En trail, il est impossible de maintenir une allure constante. Une montée raide, une descente technique ou une portion roulante modifient fortement votre vitesse réelle. Un objectif en min/km unique ne suffit donc pas pour piloter une course longue.
Il est plus pertinent de raisonner en sections, avec des temps de passage réalistes, des marges et une stratégie d'apports adaptée à la durée de chaque tronçon.
La galère de planifier son ultra avec Excel
Les tableaux Excel sont utiles mais deviennent vite lourds sur des parcours complexes. Intégrer manuellement dénivelé, technicité, pauses, ravitos et nutrition sur plusieurs heures augmente le risque d'erreur.
- Difficile d'ajuster rapidement les hypothèses.
- Risque d'oublier des variables (fatigue, tronçons techniques, arrêts).
- Faible lisibilité en situation de course.
Planifier son alimentation et son hydratation
Sur effort prolongé, les repères courants sont :
| Variable | Repère recommandé |
|---|---|
| Glucides | 40 à 70 g/h (souvent 60 à 90 g/h selon tolérance) |
| Hydratation | 400 à 750 ml/h (à ajuster chaleur et sudation) |
Exemple : sur 3 heures entre deux ravitos, cela représente environ 120 à 200 g de glucides et 1,2 à 2,2 L de liquide. Sans planification, le déficit énergétique ou hydrique arrive vite.
Intégrer les ravitaillements dans votre stratégie
Chaque ravitaillement est un point décisionnel : temps d'arrêt, recharge des flasques, alimentation solide/liquide et ajustement de l'objectif de section suivante.
- Prévoir l'autonomie exacte entre deux points.
- Savoir quand recharger vos flasques.
- Limiter les arrêts inutiles.
- Répartir vos apports énergétiques par tronçon.
Simplifier votre planification avec un simulateur trail
Plutôt que de construire un fichier complexe, vous pouvez utiliser le simulateur pour estimer le temps global, les heures de passage, les effets du dénivelé et la logique nutrition/hydratation par section.

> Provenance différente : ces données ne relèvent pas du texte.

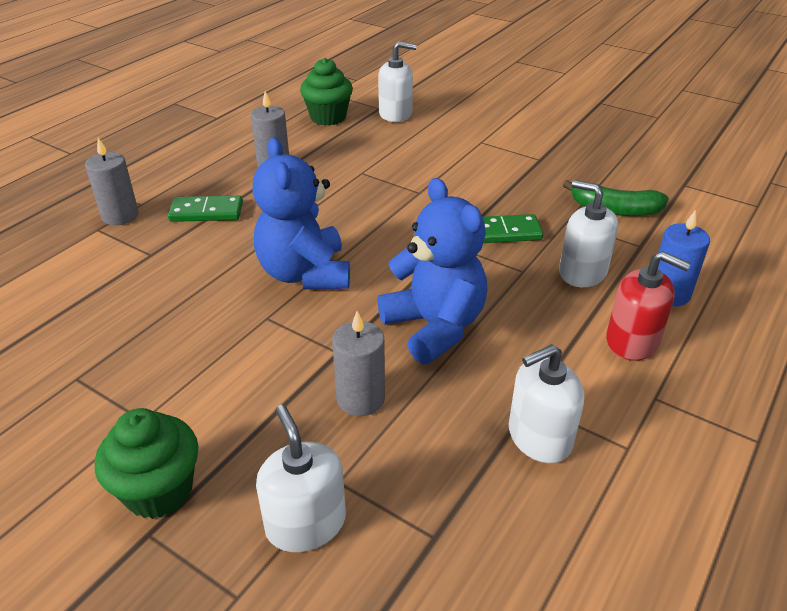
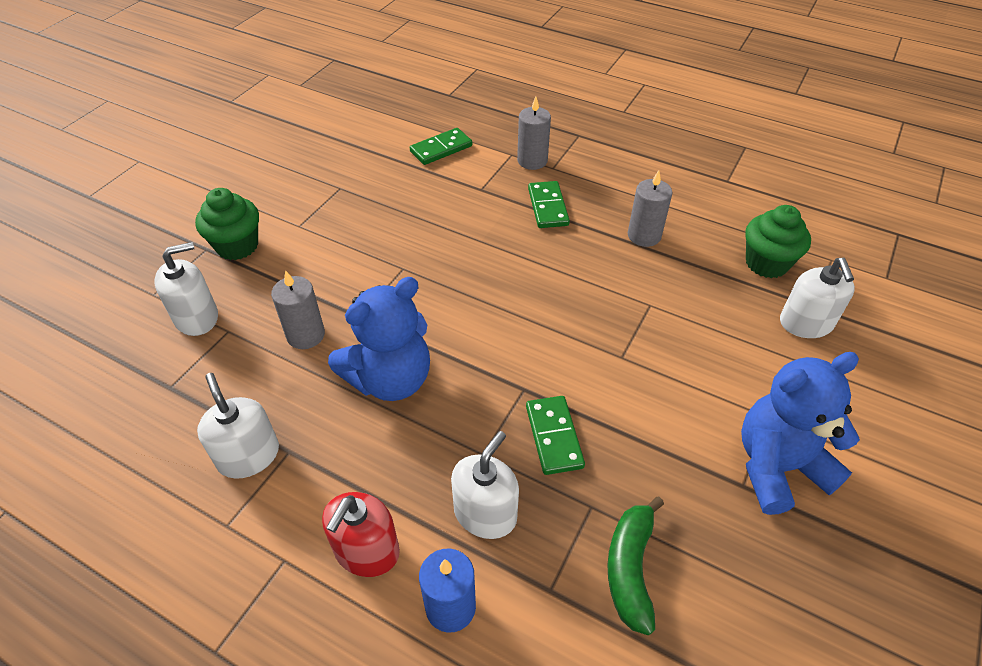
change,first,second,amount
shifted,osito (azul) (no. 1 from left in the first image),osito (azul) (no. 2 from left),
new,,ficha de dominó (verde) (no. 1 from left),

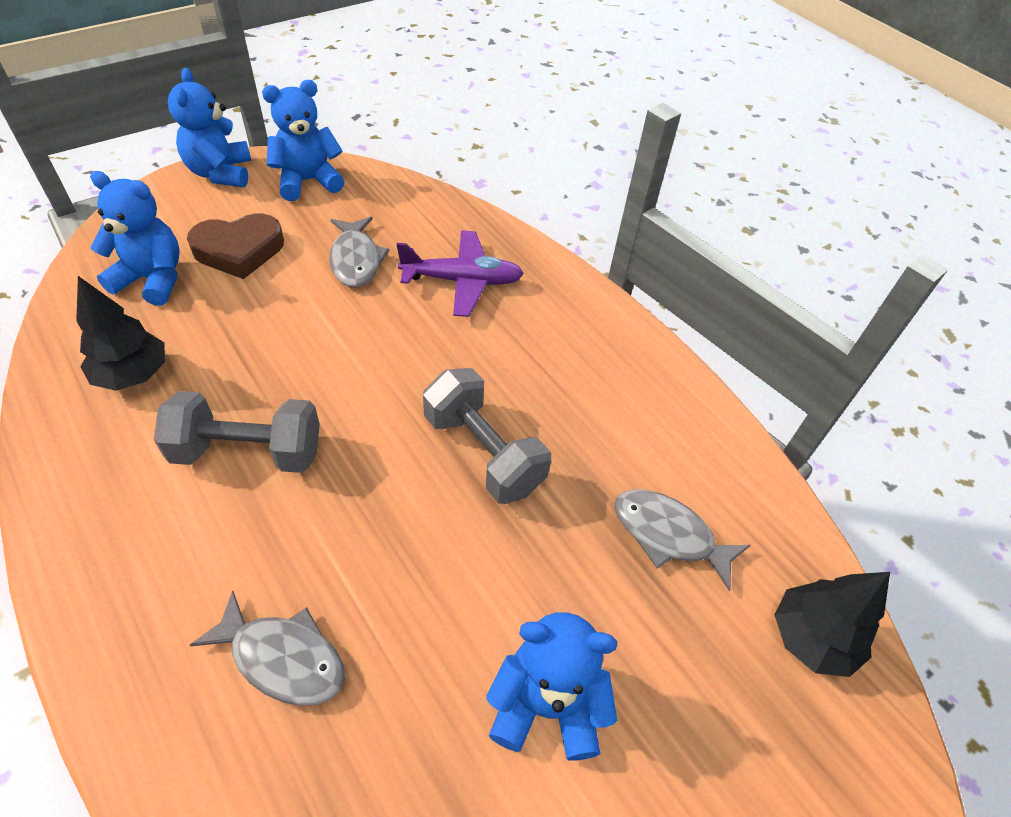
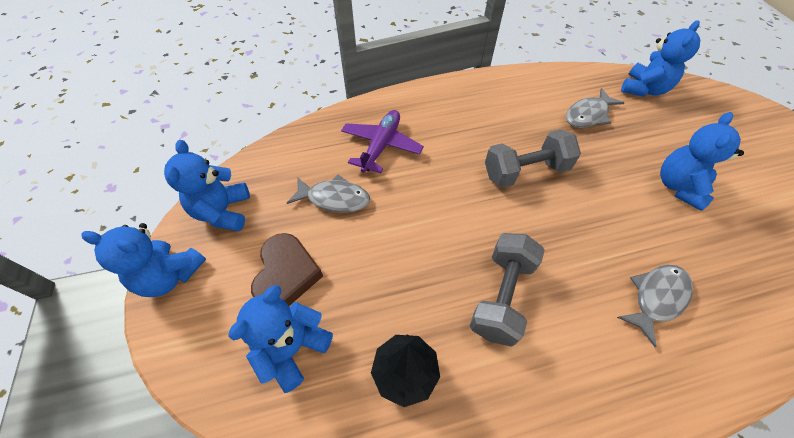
change,first,second,amount
swapped,árbol (negro) (no. 2 from left),osito (azul) (no. 4 from left),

Vous pouvez compléter avec le plan de passages route pour travailler la logique des splits et consulter Comprendre les calculs pour le détail de la modélisation.
FAQ
Comment savoir si je suis dans le bon rythme pendant un trail ?
Comparez vos heures de passage réelles avec les prévisions section par section pour ajuster immédiatement le rythme.

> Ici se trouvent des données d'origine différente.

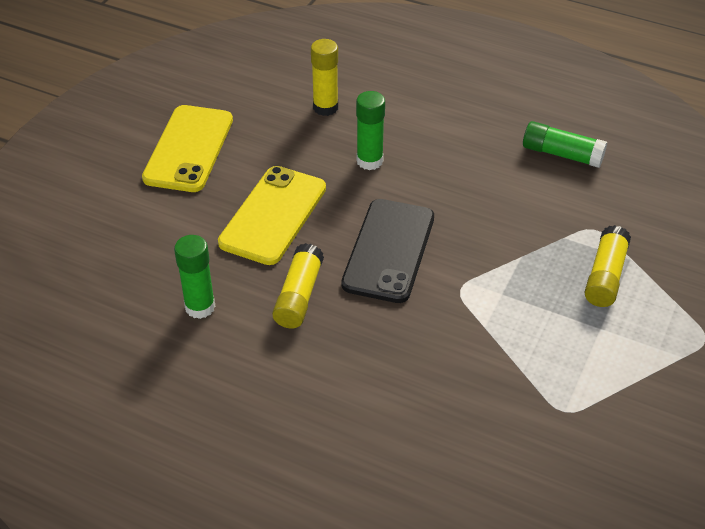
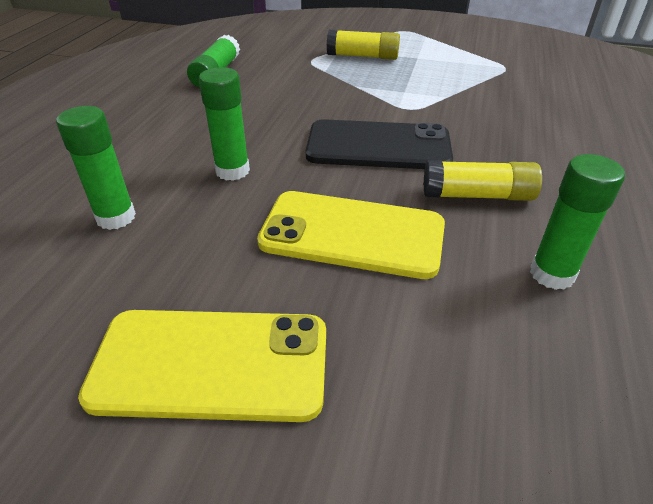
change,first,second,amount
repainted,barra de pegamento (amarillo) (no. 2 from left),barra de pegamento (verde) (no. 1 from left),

Faut-il prévoir des marges de sécurité ?
Oui, des marges permettent d'absorber fatigue, météo, technicité et imprévus sans subir les barrières horaires.
Les ravitaillements doivent-ils être intégrés au plan ?
Oui, car ils influencent fortement le temps final et l'autonomie. Les intégrer évite la sous-consommation et les arrêts trop longs.